| Provided material |
┄┄┄┄┄┄┄┄┄┄┄┄┄┄┄┄┄┄┄┄

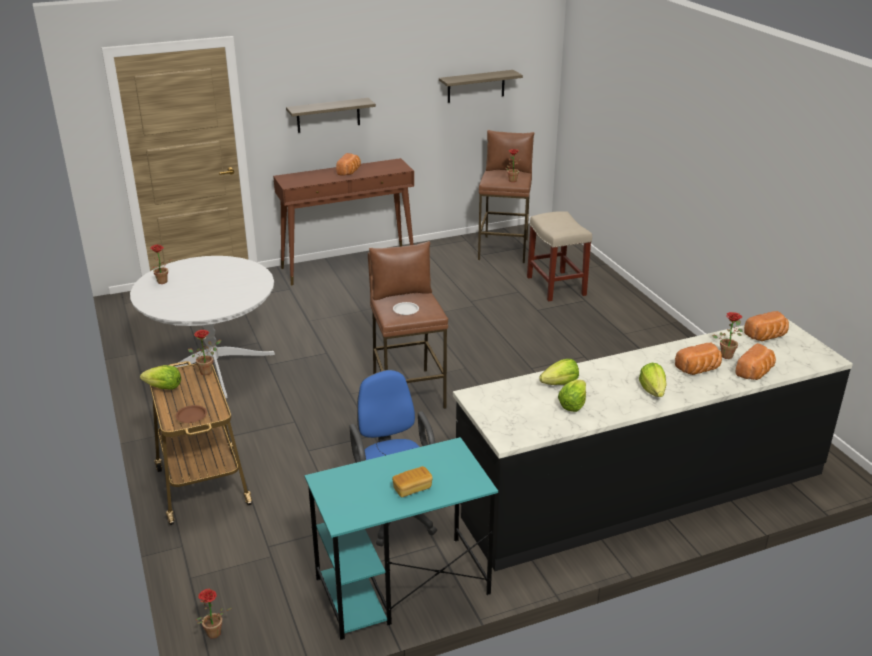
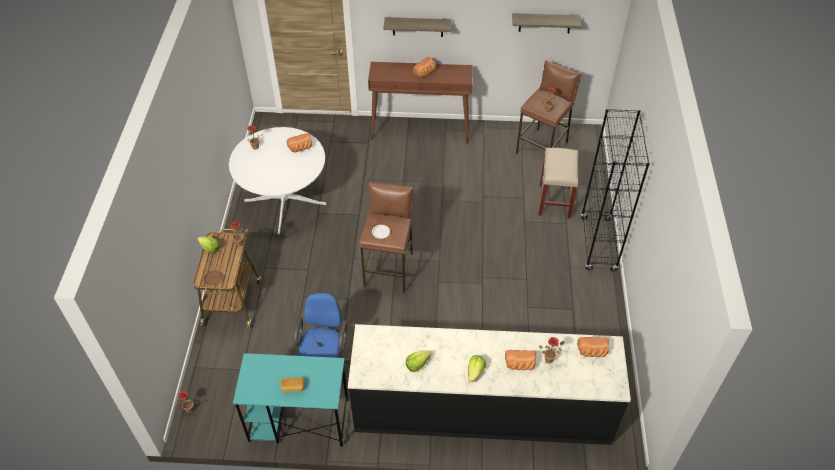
camera: 25 degrees right, 20 degrees up
(560, 384) = (422, 343): lettuce -> none
(636, 308) = (598, 244): none -> black bookcase
(755, 373) = (555, 382): bread -> bread (301, 148)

┄┄┄┄┄┄┄┄┄┄┄┄┄┄┄┄┄┄┄┄

| Brief |
In the material above, find each line containing the word "none" and copy it.

| Answer section |
(560, 384) = (422, 343): lettuce -> none
(636, 308) = (598, 244): none -> black bookcase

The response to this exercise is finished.